» WHAT THE TASK REQUIRES
Nothing outside the range is to be copied. From the entries below, reproduce exactly the lines starting at the one with "X183550000Y-137125000D03*" and ending at the one with "(wire (pts (xy 187.96 129.54)", without pictures.

--- RECORDS FOR THIS TASK Enclosed Below ---

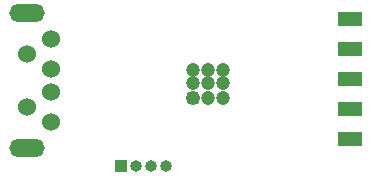
<source format=gbs>
G04 #@! TF.FileFunction,Soldermask,Bot*
%FSLAX46Y46*%
G04 Gerber Fmt 4.6, Leading zero omitted, Abs format (unit mm)*
G04 Created by KiCad (PCBNEW 4.0.2-stable) date 6/30/2017 10:51:31 AM*
%MOMM*%
G01*
G04 APERTURE LIST*
%ADD10C,0.150000*%
%ADD11R,1.000000X1.000000*%
%ADD12O,1.000000X1.000000*%
%ADD13R,2.000000X1.200000*%
%ADD14C,1.524000*%
%ADD15O,3.000000X1.500000*%
%ADD16C,1.200000*%
%ADD17C,1.250000*%
G04 APERTURE END LIST*
D10*
D11*
X191516000Y-142113000D03*
D12*
X192786000Y-142113000D03*
X194056000Y-142113000D03*
X195326000Y-142113000D03*
D13*
X210947000Y-129675000D03*
X210947000Y-132215000D03*
X210947000Y-134755000D03*
X210947000Y-137295000D03*
X210947000Y-139835000D03*
D14*
X185650000Y-133875000D03*
X185650000Y-135875000D03*
X185650000Y-131375000D03*
X185650000Y-138375000D03*
X183550000Y-132625000D03*
X183550000Y-137125000D03*
D15*
X183550000Y-129175000D03*
X183550000Y-140575000D03*
D16*
X200152000Y-133985000D03*
X198882000Y-133985000D03*
X197612000Y-133985000D03*
D17*
X197612000Y-136398000D03*
D16*
X198882000Y-136398000D03*
X200152000Y-136398000D03*
X200152000Y-135128000D03*
X197612000Y-135128000D03*
X198882000Y-135128000D03*
M02*

</source>
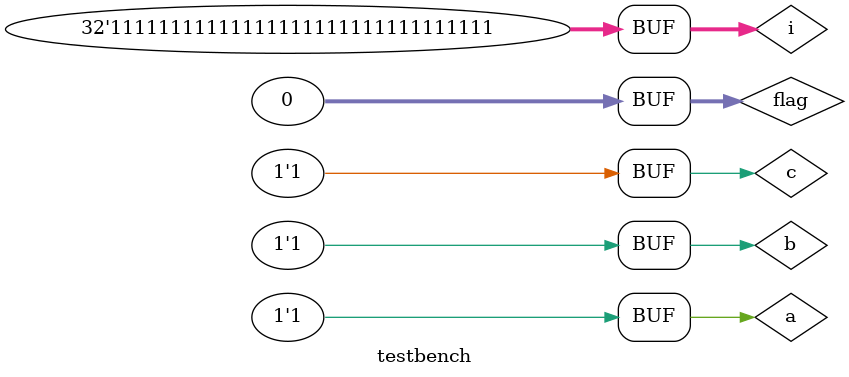
<source format=v>
`include "three_to_8_decoder.v"

module testbench();

reg a,b,c;
wire [7:0] out;
integer i,flag = 0;


three_to_eight_decoder dec(a,b,c,out);

initial begin
    a = 0;b=0;c=0;
    #5
    a = 0; b =0; c=1;
    #5
    a = 0;b=1;c=0;
    #5
    a = 0; b =1; c=1;
    #5
    a = 1;b=0;c=0;
    #5
    a = 1; b =0; c=1;
    #5
    a = 1;b=1;c=0;
    #5
    a = 1; b =1; c=1;

end



always @(out) begin
    for (i = 7;i>=0 ;i-- ) begin
        $display("out%d = %d at time %d",i,out[i],$time);
        
        

        
    end
    $display("\n");
    
    
end
endmodule
</source>
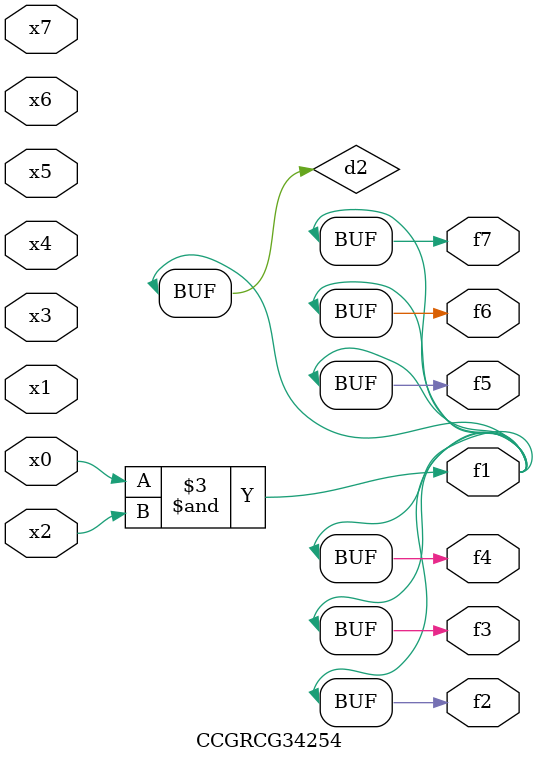
<source format=v>
module CCGRCG34254(
	input x0, x1, x2, x3, x4, x5, x6, x7,
	output f1, f2, f3, f4, f5, f6, f7
);

	wire d1, d2;

	nor (d1, x3, x6);
	and (d2, x0, x2);
	assign f1 = d2;
	assign f2 = d2;
	assign f3 = d2;
	assign f4 = d2;
	assign f5 = d2;
	assign f6 = d2;
	assign f7 = d2;
endmodule

</source>
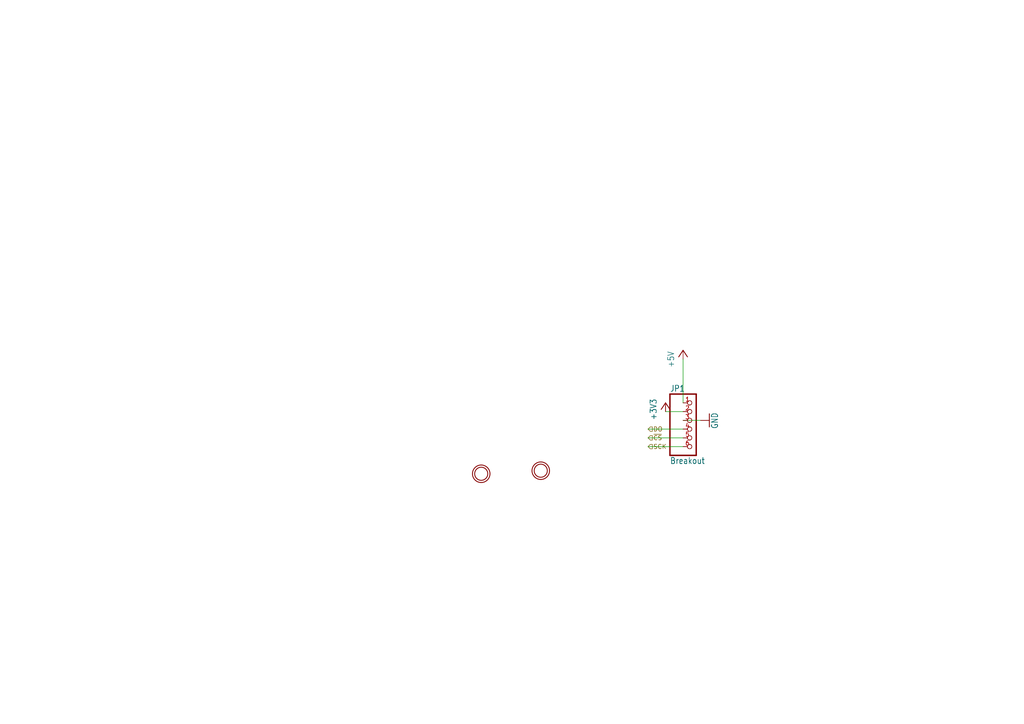
<source format=kicad_sch>
(kicad_sch (version 20230121) (generator eeschema)

  (uuid acded065-8952-4dce-b7ce-b3a353c38348)

  (paper "A4")

  


  (wire (pts (xy 193.04 119.38) (xy 198.12 119.38))
    (stroke (width 0.1524) (type solid))
    (uuid 035936bc-07c2-4dfc-ac74-ab65feacdc51)
  )
  (wire (pts (xy 187.96 124.46) (xy 198.12 124.46))
    (stroke (width 0.1524) (type solid))
    (uuid 488e84d6-bdb0-46a9-a83a-0da9d4dfdd70)
  )
  (wire (pts (xy 203.2 121.92) (xy 198.12 121.92))
    (stroke (width 0.1524) (type solid))
    (uuid 61f68719-0eea-4c78-aad6-089c9015fdd4)
  )
  (wire (pts (xy 187.96 127) (xy 198.12 127))
    (stroke (width 0.1524) (type solid))
    (uuid 8e0d9213-af67-4afb-8370-e2170a244960)
  )
  (wire (pts (xy 198.12 104.14) (xy 198.12 116.84))
    (stroke (width 0.1524) (type solid))
    (uuid 984964fc-751e-4094-bdff-58f2f11c92a1)
  )
  (wire (pts (xy 187.96 129.54) (xy 198.12 129.54))
    (stroke (width 0.1524) (type solid))
    (uuid d8e9587f-93ef-46f9-b452-023a8c1fe300)
  )

  (hierarchical_label "SCK" (shape input) (at 187.96 129.54 0) (fields_autoplaced)
    (effects (font (size 1.27 1.27)) (justify left))
    (uuid 2826da3d-c449-4b52-8ab2-10b5acc4878f)
  )
  (hierarchical_label "DO" (shape input) (at 187.96 124.46 0) (fields_autoplaced)
    (effects (font (size 1.27 1.27)) (justify left))
    (uuid 2a2c157a-2e97-4c5f-9155-49bf8df007a1)
  )
  (hierarchical_label "~{CS}" (shape input) (at 187.96 127 0) (fields_autoplaced)
    (effects (font (size 1.27 1.27)) (justify left))
    (uuid b0e87afe-68fe-4c7e-9099-85d42c358347)
  )

  (symbol (lib_id "Control v1-eagle-import:+3V3") (at 193.04 116.84 0) (unit 1)
    (in_bom yes) (on_board yes) (dnp no)
    (uuid 08702c4f-c15b-45ed-816e-74d739d2d567)
    (property "Reference" "#+3V1" (at 193.04 116.84 0)
      (effects (font (size 1.27 1.27)) hide)
    )
    (property "Value" "+3V3" (at 190.5 121.92 90)
      (effects (font (size 1.778 1.5113)) (justify left bottom))
    )
    (property "Footprint" "" (at 193.04 116.84 0)
      (effects (font (size 1.27 1.27)) hide)
    )
    (property "Datasheet" "" (at 193.04 116.84 0)
      (effects (font (size 1.27 1.27)) hide)
    )
    (pin "1" (uuid 0595dc4a-e9eb-446e-8214-1bbac4584fa2))
    (instances
      (project "Control v1"
        (path "/acded065-8952-4dce-b7ce-b3a353c38348"
          (reference "#+3V1") (unit 1)
        )
      )
      (project "Control v1"
        (path "/c68c9deb-8d4d-42f0-adf8-4d3022f4ee59/9d641288-e168-4964-816e-23e1814d1b66"
          (reference "#+3V1") (unit 1)
        )
      )
    )
  )

  (symbol (lib_id "Control v1-eagle-import:microbuilder_MOUNTINGHOLE2.0") (at 139.573 137.414 0) (unit 1)
    (in_bom yes) (on_board yes) (dnp no)
    (uuid 6aa3ff8e-b711-4705-89f0-be5e91ca347c)
    (property "Reference" "U$4" (at 139.573 137.414 0)
      (effects (font (size 1.27 1.27)) hide)
    )
    (property "Value" "MOUNTINGHOLE2.0" (at 139.573 137.414 0)
      (effects (font (size 1.27 1.27)) hide)
    )
    (property "Footprint" "Control v1:MOUNTINGHOLE_2.0_PLATED" (at 139.573 137.414 0)
      (effects (font (size 1.27 1.27)) hide)
    )
    (property "Datasheet" "" (at 139.573 137.414 0)
      (effects (font (size 1.27 1.27)) hide)
    )
    (instances
      (project "Control v1"
        (path "/acded065-8952-4dce-b7ce-b3a353c38348"
          (reference "U$4") (unit 1)
        )
      )
      (project "Control v1"
        (path "/c68c9deb-8d4d-42f0-adf8-4d3022f4ee59/9d641288-e168-4964-816e-23e1814d1b66"
          (reference "U$4") (unit 1)
        )
      )
    )
  )

  (symbol (lib_id "Control v1-eagle-import:+5V") (at 198.12 101.6 0) (unit 1)
    (in_bom yes) (on_board yes) (dnp no)
    (uuid 7491047e-674d-4c38-8d9f-9c507196047a)
    (property "Reference" "#P+2" (at 198.12 101.6 0)
      (effects (font (size 1.27 1.27)) hide)
    )
    (property "Value" "+5V" (at 195.58 106.68 90)
      (effects (font (size 1.778 1.5113)) (justify left bottom))
    )
    (property "Footprint" "" (at 198.12 101.6 0)
      (effects (font (size 1.27 1.27)) hide)
    )
    (property "Datasheet" "" (at 198.12 101.6 0)
      (effects (font (size 1.27 1.27)) hide)
    )
    (pin "1" (uuid e93b8204-4b98-465b-ad55-b0e534a7a08d))
    (instances
      (project "Control v1"
        (path "/acded065-8952-4dce-b7ce-b3a353c38348"
          (reference "#P+2") (unit 1)
        )
      )
      (project "Control v1"
        (path "/c68c9deb-8d4d-42f0-adf8-4d3022f4ee59/9d641288-e168-4964-816e-23e1814d1b66"
          (reference "#P+2") (unit 1)
        )
      )
    )
  )

  (symbol (lib_id "Control v1-eagle-import:supply1_GND") (at 205.74 121.92 90) (unit 1)
    (in_bom yes) (on_board yes) (dnp no)
    (uuid aaf8ab35-3d8f-4635-89de-7933ef5e879f)
    (property "Reference" "#GND3" (at 205.74 121.92 0)
      (effects (font (size 1.27 1.27)) hide)
    )
    (property "Value" "GND" (at 208.28 124.46 0)
      (effects (font (size 1.778 1.5113)) (justify left bottom))
    )
    (property "Footprint" "" (at 205.74 121.92 0)
      (effects (font (size 1.27 1.27)) hide)
    )
    (property "Datasheet" "" (at 205.74 121.92 0)
      (effects (font (size 1.27 1.27)) hide)
    )
    (pin "1" (uuid 788b27d7-829d-4f48-9040-7590c708fd9b))
    (instances
      (project "Control v1"
        (path "/acded065-8952-4dce-b7ce-b3a353c38348"
          (reference "#GND3") (unit 1)
        )
      )
      (project "Control v1"
        (path "/c68c9deb-8d4d-42f0-adf8-4d3022f4ee59/9d641288-e168-4964-816e-23e1814d1b66"
          (reference "#GND3") (unit 1)
        )
      )
    )
  )

  (symbol (lib_id "Control v1-eagle-import:microbuilder_MOUNTINGHOLE2.0") (at 156.845 136.525 0) (unit 1)
    (in_bom yes) (on_board yes) (dnp no)
    (uuid bd4b6118-8a45-453c-8e7f-8fb95ec2951e)
    (property "Reference" "U$5" (at 156.845 136.525 0)
      (effects (font (size 1.27 1.27)) hide)
    )
    (property "Value" "MOUNTINGHOLE2.0" (at 156.845 136.525 0)
      (effects (font (size 1.27 1.27)) hide)
    )
    (property "Footprint" "Control v1:MOUNTINGHOLE_2.0_PLATED" (at 156.845 136.525 0)
      (effects (font (size 1.27 1.27)) hide)
    )
    (property "Datasheet" "" (at 156.845 136.525 0)
      (effects (font (size 1.27 1.27)) hide)
    )
    (instances
      (project "Control v1"
        (path "/acded065-8952-4dce-b7ce-b3a353c38348"
          (reference "U$5") (unit 1)
        )
      )
      (project "Control v1"
        (path "/c68c9deb-8d4d-42f0-adf8-4d3022f4ee59/9d641288-e168-4964-816e-23e1814d1b66"
          (reference "U$5") (unit 1)
        )
      )
    )
  )

  (symbol (lib_id "Control v1-eagle-import:HEADER-1X676MIL") (at 200.66 124.46 0) (unit 1)
    (in_bom yes) (on_board yes) (dnp no)
    (uuid f8426052-9f90-40c9-972e-15e9f0454b2e)
    (property "Reference" "JP1" (at 194.31 113.665 0)
      (effects (font (size 1.778 1.5113)) (justify left bottom))
    )
    (property "Value" "Breakout" (at 194.31 134.62 0)
      (effects (font (size 1.778 1.5113)) (justify left bottom))
    )
    (property "Footprint" "Control v1:1X06_ROUND_76" (at 200.66 124.46 0)
      (effects (font (size 1.27 1.27)) hide)
    )
    (property "Datasheet" "" (at 200.66 124.46 0)
      (effects (font (size 1.27 1.27)) hide)
    )
    (pin "1" (uuid 73a0a267-d35e-4f66-a136-a0d4ff7349d3))
    (pin "2" (uuid 4a580cdc-691f-4ff9-af75-d6a30e881925))
    (pin "3" (uuid 11240848-aca0-48e1-99fe-3f0039cb9aa9))
    (pin "4" (uuid eff89af0-f950-49b4-a0f3-ed00432a95e2))
    (pin "5" (uuid f8989239-3d3f-44a9-80ba-bc2a429ad513))
    (pin "6" (uuid e6238191-f165-4ae8-aeee-8984ec85b6d0))
    (instances
      (project "Control v1"
        (path "/acded065-8952-4dce-b7ce-b3a353c38348"
          (reference "JP1") (unit 1)
        )
      )
      (project "Control v1"
        (path "/c68c9deb-8d4d-42f0-adf8-4d3022f4ee59/9d641288-e168-4964-816e-23e1814d1b66"
          (reference "JP1") (unit 1)
        )
      )
    )
  )

  (sheet_instances
    (path "/" (page "1"))
  )
)

</source>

--- End of Enclosed RECORDS FOR THIS TASK ---

» EXPECTED ANSWER
X183550000Y-137125000D03*
D15*
X183550000Y-129175000D03*
X183550000Y-140575000D03*
D16*
X200152000Y-133985000D03*
X198882000Y-133985000D03*
X197612000Y-133985000D03*
D17*
X197612000Y-136398000D03*
D16*
X198882000Y-136398000D03*
X200152000Y-136398000D03*
X200152000Y-135128000D03*
X197612000Y-135128000D03*
X198882000Y-135128000D03*
M02*

</source>
<source format=v>
`include "three_to_8_decoder.v"

module testbench();

reg a,b,c;
wire [7:0] out;
integer i,flag = 0;


three_to_eight_decoder dec(a,b,c,out);

initial begin
    a = 0;b=0;c=0;
    #5
    a = 0; b =0; c=1;
    #5
    a = 0;b=1;c=0;
    #5
    a = 0; b =1; c=1;
    #5
    a = 1;b=0;c=0;
    #5
    a = 1; b =0; c=1;
    #5
    a = 1;b=1;c=0;
    #5
    a = 1; b =1; c=1;

end



always @(out) begin
    for (i = 7;i>=0 ;i-- ) begin
        $display("out%d = %d at time %d",i,out[i],$time);
        
        

        
    end
    $display("\n");
    
    
end
endmodule
</source>
<source format=v>
module CCGRCG34254(
	input x0, x1, x2, x3, x4, x5, x6, x7,
	output f1, f2, f3, f4, f5, f6, f7
);

	wire d1, d2;

	nor (d1, x3, x6);
	and (d2, x0, x2);
	assign f1 = d2;
	assign f2 = d2;
	assign f3 = d2;
	assign f4 = d2;
	assign f5 = d2;
	assign f6 = d2;
	assign f7 = d2;
endmodule

</source>
<source format=kicad_sch>
(kicad_sch (version 20230121) (generator eeschema)

  (uuid acded065-8952-4dce-b7ce-b3a353c38348)

  (paper "A4")

  


  (wire (pts (xy 193.04 119.38) (xy 198.12 119.38))
    (stroke (width 0.1524) (type solid))
    (uuid 035936bc-07c2-4dfc-ac74-ab65feacdc51)
  )
  (wire (pts (xy 187.96 124.46) (xy 198.12 124.46))
    (stroke (width 0.1524) (type solid))
    (uuid 488e84d6-bdb0-46a9-a83a-0da9d4dfdd70)
  )
  (wire (pts (xy 203.2 121.92) (xy 198.12 121.92))
    (stroke (width 0.1524) (type solid))
    (uuid 61f68719-0eea-4c78-aad6-089c9015fdd4)
  )
  (wire (pts (xy 187.96 127) (xy 198.12 127))
    (stroke (width 0.1524) (type solid))
    (uuid 8e0d9213-af67-4afb-8370-e2170a244960)
  )
  (wire (pts (xy 198.12 104.14) (xy 198.12 116.84))
    (stroke (width 0.1524) (type solid))
    (uuid 984964fc-751e-4094-bdff-58f2f11c92a1)
  )
  (wire (pts (xy 187.96 129.54) (xy 198.12 129.54))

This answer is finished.